Group Selection posits that natural selection might not operate at the level of genes in individuals, and instead also operate at genes in groups of individuals, i.e. selecting for genes for the group even at the expense of the individual. For example, you might posit that human religion is an adaptation to make human groups more cohesive, since religious groups outfight nonreligious groups.
Consider two groups on different sides of a mountain: in group A, each mother gives birth to 2 males and 2 females; in group B, each mother gives birth to 3 females and 1 male. Group A and group B will have the same number of children, but group B will have 50% more grandchildren and 125% more great-grandchildren.
But consider: The rarer males become, the more reproductively valuable they become—not to the group, but to the individual parent. If all the females are doing what’s good for the group and birthing 1 male per 10 females, then you can make a genetic killing by birthing all males, each of whom will have (on average) ten times as many grandchildren as their female cousins.
So while group selection ought to favor more girls, individual selection favors equal investment in male and female offspring. Just by looking at the statistics of a maternity ward, you can see that the quantitative balance between group selection forces and individual selection forces is overwhelmingly tilted in favor of individual selection in Homo sapiens.
Group selection is extremely hard to make work mathematically. In this simulation, for example, the cost to altruists is 3% of fitness, pure altruist groups have a fitness twice as great as pure selfish groups, the subpopulation size is 25, and 20% of all deaths are replaced with messengers from another group. The result is polymorphic for selfishness and altruism. If the subpopulation size is doubled to 50, selfishness is fixed. If the cost to altruists is increased to 6%, selfishness is fixed. If the altruistic benefit is decreased by half, selfishness is fixed or in large majority. Neighborhood-groups must be very small, with only around 5 members, for group selection to operate when the cost of altruism exceeds 10%.

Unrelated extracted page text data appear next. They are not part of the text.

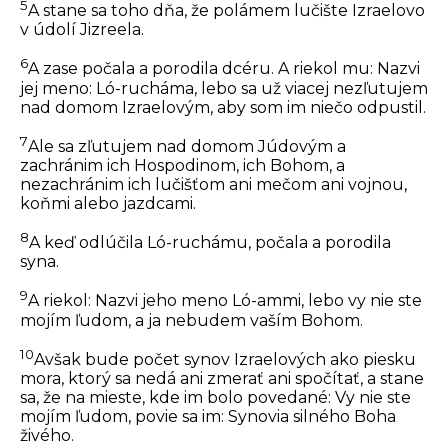
5
A stane sa toho dňa, že polámem lučište Izraelovo
v údolí Jizreela.
6
A zase počala a porodila dcéru. A riekol mu: Nazvi
jej meno: Ló-rucháma, lebo sa už viacej nezľutujem
nad domom Izraelovým, aby som im niečo odpustil.
7
Ale sa zľutujem nad domom Júdovým a
zachránim ich Hospodinom, ich Bohom, a
nezachránim ich lučišťom ani mečom ani vojnou,
koňmi alebo jazdcami.
8
A keď odlúčila Ló-ruchámu, počala a porodila
syna.
9
A riekol: Nazvi jeho meno Ló-ammi, lebo vy nie ste
mojím ľudom, a ja nebudem vaším Bohom.
10
Avšak bude počet synov Izraelových ako piesku
mora, ktorý sa nedá ani zmerať ani spočítať, a stane
sa, že na mieste, kde im bolo povedané: Vy nie ste
mojím ľudom, povie sa im: Synovia silného Boha
živého.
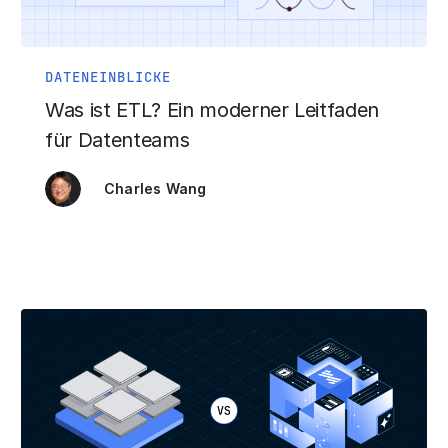
DATENEINBLICKE
Was ist ETL? Ein moderner Leitfaden
für Datenteams
Charles Wang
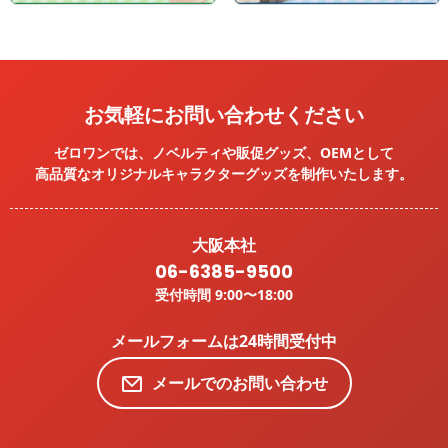
お気軽にお問い合わせください
ゼロワンでは、ノベルティや販促グッズ、OEMとして
高品質なオリジナルキャラクターグッズを
制作いたします。
大阪本社
06-6385-9500
受付時間 9:00〜18:00
メールフォームは24時間受付中
メールでのお問い合わせ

To the best of this editor’s knowledge, no definite example of a group-level adaptation has ever been observed in a mammalian species. Ever.
Hence, postulating group selection in any species—let alone in humans—is guaranteed to make professional evolutionary biologists roll their eyes.
It seems to be extremely popular among a certain sort of amateur evolutionary theorist, though—there’s a certain sort of person who, if they don’t know about the incredible mathematical difficulty, will find it very satisfying to speculate about adaptations for the good of the group.
The historical fiasco of group selectionism is relied on as a (clear-cut) case in point of the dangers of anthropomorphism.